Americans, the disposable rose, and the future garden...

I’m giving the keynote this spring at a local Garden Day event on “The Future of Roses.” Education meet marketing, marketing, meet education.

My main educational point is that if they buy their roses from me and put the crown 6" deep they’ll be allright.

Thanks Michael. I should have known that intuitively. USDA, the same morons brought to us by the people who gave us the TSA. Figures.

Joe,

You are in the perfect position to hybridize what are healthy roses for your area and then sell them.Do your species work on the side, we all have to dream and you may hit the jackpot. Since you are in the hybridizing and selling areas, you can start slipping in some of you own creations that you have tested for your area.

I was looking at condos about 10 years ago and inquired about the vinyl siding. She said the man who did her house NEVER advertises, is always booked ahead, does an excellent job and his satisfied customers do all the advertising for him by recommending him to their friends.

Jim

A friend of mine worked with a “powerhouse, Chinese lady” over thirty years ago. If she decided you were “GOING” to be her friend, you became her friend. Her mother owned many apartment buildings, which she inherited and added to her holdings. Fortunately, she is actually a very lovely person, though with a personality many times larger than her 5’ stature.

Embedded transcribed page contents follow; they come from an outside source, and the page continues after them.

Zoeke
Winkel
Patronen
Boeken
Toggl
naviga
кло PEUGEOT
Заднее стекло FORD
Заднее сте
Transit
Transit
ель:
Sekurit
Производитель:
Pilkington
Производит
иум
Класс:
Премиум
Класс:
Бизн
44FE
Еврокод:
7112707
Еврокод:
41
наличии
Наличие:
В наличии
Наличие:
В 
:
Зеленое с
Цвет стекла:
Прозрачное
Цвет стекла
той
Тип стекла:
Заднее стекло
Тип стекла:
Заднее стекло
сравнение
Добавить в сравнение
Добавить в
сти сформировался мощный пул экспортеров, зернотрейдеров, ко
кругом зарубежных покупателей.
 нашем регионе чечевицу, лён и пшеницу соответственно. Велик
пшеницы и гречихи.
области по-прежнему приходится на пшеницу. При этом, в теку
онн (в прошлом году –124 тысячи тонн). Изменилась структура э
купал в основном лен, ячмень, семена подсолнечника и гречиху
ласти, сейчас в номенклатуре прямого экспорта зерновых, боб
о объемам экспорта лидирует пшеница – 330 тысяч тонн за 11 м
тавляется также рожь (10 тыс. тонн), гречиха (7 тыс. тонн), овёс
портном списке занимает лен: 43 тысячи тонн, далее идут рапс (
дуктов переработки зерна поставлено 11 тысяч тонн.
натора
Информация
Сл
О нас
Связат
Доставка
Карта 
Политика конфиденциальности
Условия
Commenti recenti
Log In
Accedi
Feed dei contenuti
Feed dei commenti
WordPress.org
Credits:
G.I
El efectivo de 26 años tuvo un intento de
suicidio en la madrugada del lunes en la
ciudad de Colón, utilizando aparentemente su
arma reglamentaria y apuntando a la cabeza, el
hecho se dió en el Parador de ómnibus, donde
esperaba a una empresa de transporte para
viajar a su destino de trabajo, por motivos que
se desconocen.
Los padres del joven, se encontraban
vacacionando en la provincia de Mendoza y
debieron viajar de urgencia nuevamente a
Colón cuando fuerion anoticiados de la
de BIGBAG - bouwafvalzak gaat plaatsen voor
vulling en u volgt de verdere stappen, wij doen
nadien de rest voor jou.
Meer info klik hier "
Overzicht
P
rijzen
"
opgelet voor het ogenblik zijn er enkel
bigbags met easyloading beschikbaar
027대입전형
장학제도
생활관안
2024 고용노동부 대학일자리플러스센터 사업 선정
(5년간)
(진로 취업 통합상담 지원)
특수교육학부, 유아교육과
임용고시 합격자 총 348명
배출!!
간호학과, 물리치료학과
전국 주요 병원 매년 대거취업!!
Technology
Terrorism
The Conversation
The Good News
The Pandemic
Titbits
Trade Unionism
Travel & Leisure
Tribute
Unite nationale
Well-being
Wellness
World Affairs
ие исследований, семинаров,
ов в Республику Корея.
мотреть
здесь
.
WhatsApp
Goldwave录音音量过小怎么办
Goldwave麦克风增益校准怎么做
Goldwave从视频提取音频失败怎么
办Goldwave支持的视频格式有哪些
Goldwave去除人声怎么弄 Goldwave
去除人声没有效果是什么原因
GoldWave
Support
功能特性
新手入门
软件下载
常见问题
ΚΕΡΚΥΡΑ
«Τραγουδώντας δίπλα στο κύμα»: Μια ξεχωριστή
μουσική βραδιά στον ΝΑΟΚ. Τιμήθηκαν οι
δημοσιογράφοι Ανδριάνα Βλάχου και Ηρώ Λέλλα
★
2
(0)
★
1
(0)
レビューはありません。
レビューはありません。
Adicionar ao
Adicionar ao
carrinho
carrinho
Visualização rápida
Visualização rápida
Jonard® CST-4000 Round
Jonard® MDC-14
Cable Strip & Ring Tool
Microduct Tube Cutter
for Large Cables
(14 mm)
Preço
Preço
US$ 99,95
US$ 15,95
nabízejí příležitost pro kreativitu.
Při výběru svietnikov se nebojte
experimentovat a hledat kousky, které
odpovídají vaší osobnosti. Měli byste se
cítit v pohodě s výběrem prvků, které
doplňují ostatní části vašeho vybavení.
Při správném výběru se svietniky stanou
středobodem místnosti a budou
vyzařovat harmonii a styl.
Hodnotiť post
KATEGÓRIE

Her service people got passed around among her friends and it has become the only way the plumbing company accepts new customers. She moved to San Diego two years ago to be near her only grand child, but continues holding her rentals here. Two years ago, when there were plumbing issues, I called the plumber. He listened to my identification, than asked how I heard of them. I responded, “Christine’s friend”. He was here within half an hour! He said “who needs Angie’s List? I don’t advertise and I don’t take walk-ins. Christine and her friends keep us plenty busy!” He said since changing to only accepting her referals, he’s no bad checks and no customer complaints. I understand when she moved, she brought him and his crew down for a week, put them up in a hotel, fed and entertained them while they replumbed her “new” house. Seems I should never have an issue finding a reliable plumber! I wish more business needs could be satisfied so easily and I’m GLAD she likes me! LOL!

Jim, I agree with your reply to Joe, local area to introduce things to start with.

Yes Kim, “word of mouth” is either the best or worst advertising around. Over here in Oz, if a bloke wants, lets say a plunber, he goes to his local pub/hotel and asks who the drinkers use. I nearly built a house from references from a pub/hotel 30 years ago.

It’s a much more realistic and happy goal for me to focus on a rose that I could name and introduce locally, unpatented. It will be much easier if it does well enough for introduction but has some significant flaw that prevents national introduction. The hard part would be, if I came up with something really, really special, deciding whether to patent it. Basically a $3000 to $8000 gamble that it could be introduced nationally. During the evaluation process I would have to withhold it from my customers, which would be frustrating.

A lovely lady with a sweet heart came to work for us for the past three years, and died last summer of lung cancer. I’d like to name my first rose after her. She loved all roses, but her favorite was Distant Drums. She also liked Rainbow Knock Out…so I’m thinking I could hit that cross hard. They both have kind of an in-between color, get some doubleness and flower form from DD and combine it with the shrubby blooming madness of RKO. It would make her parents very proud, I think, if she had her own rose.

Going back to the original topic a little bit… the essential characteristic of the rose of the future is that it generates referrals. It has to stir emotions. Ease of maintenance can actually stir someones emotions enough to make a referral; I think that’s what happened with KO (in combination with its flower power). Fragrance is powerful, but it has to be combined with relatively low maintenance. Likewise a gorgeous blossom.

Joe, your story about the young lady who worked for you and passed way is precisely the story behind Sequoia’s rose, “Thanks to Sue”. Sue came to work at the nursery at precisely the moment everyone needed her, as co worker, friend, confidant, extra pair of hands, etc. Her death from lung cancer left an enormous wound that took a very long time to heal. She was lovely, in every sense of the word.

The full explanation of the name can be read here in the Comments section of the rose page as well as seeing her photo. The rose is actually rather nice. Ironic that this dedication was written by Col. Mel Hulse, another great whose life was shortened too soon by cancer.

Distant drums can produce good seedlings if crossed with something healthy.

DD X carefree sunshine produced a healthy colorfast yellow with double ogr style bloom.

Unfortunately no fragrance and not the dd colors we were hoping to get.